Brief Note: Daryl Bem and Precognition
Neuroscience

Brief Note: Daryl Bem and Precognition


In case you missed it, the Journal of Personality and Social Psychology, a flagship APA journal, published a study by Daryl Bem containing evidence for psi (precognition). I didn't really want to post in too much detail about this study (which has been doing the rounds online all week) because I'm not that interested in being a science journalist. But I did feel it was worth posting a few links and some brief comments to this provocative paper, because it raises a lot of interesting questions about the business of doing psychological science.Should a paper on precognition be published in a major social psychology journal? How did Bem get his results? How seriously should we take what seems to be evidence for something that a lot of other science suggests is impossible?

Bem's paper contains 9 studies, each of which takes a classic effect (e.g. priming) and reverses the order in which things were presented, so that the stimulus we know affects behaviour came after the response had been made.
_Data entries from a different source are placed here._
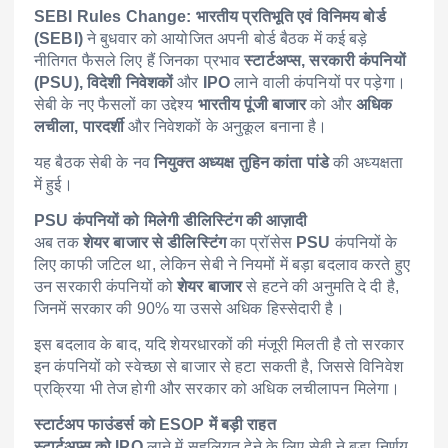
SEBI Rules Change:
भारतीय प्रतिभूति एवं विनिमय बोर्ड
(SEBI)
ने बुधवार को आयोजित अपनी बोर्ड बैठक में कई बड़े
नीतिगत फैसले लिए हैं जिनका प्रभाव
स्टार्टअप्स, सरकारी कंपनियों
(PSU), विदेशी निवेशकों
और
IPO
लाने वाली कंपनियों पर पड़ेगा।
सेबी के नए फैसलों का उद्देश्य
भारतीय पूंजी बाजार
को और
अधिक
लचीला, पारदर्शी
और निवेशकों के अनुकूल बनाना है।
यह बैठक सेबी के नव
नियुक्त अध्यक्ष तुहिन कांता पांडे
की अध्यक्षता
में हुई।
PSU कंपनियों को मिलेगी डीलिस्टिंग की आज़ादी
अब तक
शेयर बाजार से डीलिस्टिंग
का प्रॉसेस
PSU
कंपनियों के
लिए काफी जटिल था, लेकिन सेबी ने नियमों में बड़ा बदलाव करते हुए
उन सरकारी कंपनियों को
शेयर बाजार
से हटने की अनुमति दे दी है,
जिनमें सरकार की 90% या उससे अधिक हिस्सेदारी है।
इस बदलाव के बाद, यदि शेयरधारकों की मंजूरी मिलती है तो सरकार
इन कंपनियों को स्वेच्छा से बाजार से हटा सकती है, जिससे विनिवेश
प्रक्रिया भी तेज होगी और सरकार को अधिक लचीलापन मिलेगा।
स्टार्टअप फाउंडर्स को ESOP में बड़ी राहत
स्टार्टअप्स को IPO
लाने में सहूलियत देने के लिए सेबी ने बड़ा निर्णय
Bem's logic was that if you could reliably see the known effect under these conditions, this would count as evidence that people's behaviour was being affected by precognitive knowledge of the future event. He got small but statistically significant effects in this direction in each of the 9 studies.

The paper is available here, and is summarised here and here. My basic take:
Speaking of following up: there are already three failures to replicate that I know of, here (and they have more coming), here and here; if you are planning a replication, register it on Richard Wiseman's site here. There has been one detailed analysis of the statistical problems that are probably leading to the significant results, and this post led me to this book preview by two authors describing in great detail the problem with the kind of significance testing we do in the social sciences. Maggie Koerth-Baker has been keeping tabs on all this on her Twitter feed.
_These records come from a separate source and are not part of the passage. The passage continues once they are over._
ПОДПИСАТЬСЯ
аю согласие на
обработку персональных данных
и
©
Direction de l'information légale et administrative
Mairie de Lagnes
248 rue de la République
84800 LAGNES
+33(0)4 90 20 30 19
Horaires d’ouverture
The real lesson? This is the level of methodological scrutiny every paper should receive, and not just the ones you think are crazy: the ones you like and rely on for your own work should get a good working over like this too (especially these ones; and I'm as guilty on this as everyone else). In the social sciences we depend entirely on statistics to make our points; this dependence on distributions makes replication an absolute necessity. I just hope this is the lesson we learn, because it's not rewarded much right now.

Update, 2010.11.18: Richard Wiseman thinks he has a methodological flaw.

References
Bem, D (in press). Feeling the future: Experimental evidence for anomalous retroactive influences on cognition and affect. Journal of Personality and Social Psychology. Download.